**PAGE EXTRACT:**
◆ ◆ ◆

The Institute of Linguistics of the Russian Academy of Sciences (Институт языкознания Российской академии наук) is a structural unit in the Language and Literature Section of the History and Philology Department of the Russian Academy of Sciences. This institute is one of the major centers in the field of linguistic research in Russia, and is also a center for the Moscow School of Comparative Linguistics.

Researchers of the Institute of Linguistics are involved in the study of fundamental linguistic problems as well as in applied linguistic studies of the languages of Russia, the Commonwealth of Independent States and foreign countries too. These include Romance, Germanic, Celtic, Iranian, Turkic, Mongolian, Finno-Ugriс languages and languages of the Caucasus region, Tropical Africa and South-Eastern Asia.

Attention is paid to the problems of linguistic typology and comparative and historical linguistics. Much attention is given to the research of psycholinguistic and sociolinguistic problems (language situation, language policy, language conflicts) in different regions of the world.

== History ==

The Institute of Linguistics of the USSR Academy of Sciences was created in 1950 in Moscow after the so-called "discussion of linguistic issues" during the campaign against Marrism (Japhetic theory). The institute was organized on the basis of the Institute of the Russian Language of the Academy of Sciences, established in 1944, as a "counterweight" to the Marr Institute of Language and Mind in Leningrad, the leading center of theoretical language studies in the USSR of that period. The latter in 1952 was reorganized as the Leningrad branch of the Moscow Institute of Linguistics (this situation continued until 1991, when the Leningrad branch was transformed into an independent Institute for Linguistic Studies of the Russian Academy of Sciences).

On June 19, 2012, Vladimir Alpatov became the director of the Institute of Linguistics, as elected by general meeting of all the researchers of the institute.

◆ ◆ ◆

**EXTRACTED DATA:**
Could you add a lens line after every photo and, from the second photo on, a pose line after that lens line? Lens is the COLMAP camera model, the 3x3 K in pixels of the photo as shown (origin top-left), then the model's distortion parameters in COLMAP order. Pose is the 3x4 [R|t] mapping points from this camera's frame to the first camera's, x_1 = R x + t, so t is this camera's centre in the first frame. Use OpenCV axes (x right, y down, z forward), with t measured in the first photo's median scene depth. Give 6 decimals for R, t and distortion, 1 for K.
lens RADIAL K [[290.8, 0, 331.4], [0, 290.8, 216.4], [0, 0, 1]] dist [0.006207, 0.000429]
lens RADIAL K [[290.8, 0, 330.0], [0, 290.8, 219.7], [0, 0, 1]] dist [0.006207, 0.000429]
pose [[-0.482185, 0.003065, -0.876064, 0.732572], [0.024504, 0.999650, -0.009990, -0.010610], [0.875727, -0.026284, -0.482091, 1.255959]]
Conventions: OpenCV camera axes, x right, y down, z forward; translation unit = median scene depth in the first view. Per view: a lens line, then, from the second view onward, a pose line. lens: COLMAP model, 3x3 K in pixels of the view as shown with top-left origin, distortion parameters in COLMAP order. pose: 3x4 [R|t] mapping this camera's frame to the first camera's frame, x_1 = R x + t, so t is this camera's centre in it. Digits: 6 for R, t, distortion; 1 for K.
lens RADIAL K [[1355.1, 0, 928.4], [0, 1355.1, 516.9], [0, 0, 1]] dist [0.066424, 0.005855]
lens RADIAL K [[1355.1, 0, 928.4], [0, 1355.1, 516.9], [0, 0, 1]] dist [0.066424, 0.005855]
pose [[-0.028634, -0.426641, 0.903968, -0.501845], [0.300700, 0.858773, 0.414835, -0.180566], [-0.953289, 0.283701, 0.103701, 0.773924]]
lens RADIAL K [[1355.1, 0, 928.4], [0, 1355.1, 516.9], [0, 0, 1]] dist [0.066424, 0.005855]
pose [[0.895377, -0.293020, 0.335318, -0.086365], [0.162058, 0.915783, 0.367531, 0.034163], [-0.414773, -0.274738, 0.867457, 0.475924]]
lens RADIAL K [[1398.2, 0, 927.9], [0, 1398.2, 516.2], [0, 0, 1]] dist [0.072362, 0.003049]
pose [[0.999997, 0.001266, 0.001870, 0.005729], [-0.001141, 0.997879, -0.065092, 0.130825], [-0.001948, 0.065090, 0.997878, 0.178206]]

◆ ◆ ◆

**ASSIGNMENT 1:**
In the text on the Institute of Linguistics, what year did the Leningrad branch become an independent institute?
**ASSIGNMENT 2:**
Carry on the text about the Institute of Linguistics after its final sentence.

**YOUR RESPONSE 1:**
1991

**YOUR RESPONSE 2:**
On May 25, 2017, Andrej Kibrik was elected the director of the Institute of Linguistics by the general meeting of the researchers.

== Administration ==
The institute is headed by:
- Director of the institute — Prof. Andrej Aleksandrovich Kibrik
- Deputy director for science — Andrej Vladimirovich Sideltsev, PhD
- Deputy director for science — Andrey Boleslavovich Shluinsky, PhD
- Deputy director for general issues — Victor Nikolaevich Perley
- Scientific secretary — Vladimir Ilyich Karpov, PhD

== Structure ==
The structure of the scientific divisions of the Institute includes one research center, 8 research departments, a department for international relations, and a department for scientific personnel training. In 2002, a department of foreign languages has been included in the structure of the institute. In 2012, the psycholinguistics sector was transformed into the department of psycholinguistics comprising the general psycholinguistics sector and the ethnopsycholinguistics sector.

The institute's subdivisions:

- Research center for national languages and relations
- Department of Theoretical and Applied linguistics
  - Theoretical linguistics sector
  - Applied linguistics sector
- Typology and areal linguistics department
  - Typology sector
  - Areal linguistics sector
- Sector of general comparative-historical studies
- Department of experimental speech studies
- Department of Psycholinguistics
  - General psycholinguistics sector
  - Sector of ethnopsycholinguistics
- Department of Indo-European languages
  - Sector of Germanic languages
  - Sector of Romance languages
  - Sector of Iranian languages
  - Group of Anatolian and Celtic languages
- Department of Uralic and Altaic languages
  - Sector of Finno-Ugric languages
- Department of Caucasian languages
  - Group for production of the Linguistic Atlas of Europe
- Department of Southeast Asian languages
- Department of African languages
- Department of foreign languages
- Department for scientific personnel training

== Directions of scientific research ==

The institute's directions of research include:
- Theory of language, linguistic typology and comparative-historical linguistics
- Description of the languages of the world, including rare and endangered languages
- Areal linguistics
- Sociolinguistics
- Ethnolinguistics
- Psycholinguistics
- History of literary languages
- Computational linguistics
- Lexicography
- Logical analysis of the language
- Experimental phonetics and semantics
- Translation theory

== Projects ==

Researchers of the institute are involved in the preparation of a multi-volume encyclopaedia, Languages of the World, 14 volumes of which have already been published.

Joint international research is conducted in cooperation with scientific institutions of France, the US, Canada, Spain, Germany, Vietnam, and other countries.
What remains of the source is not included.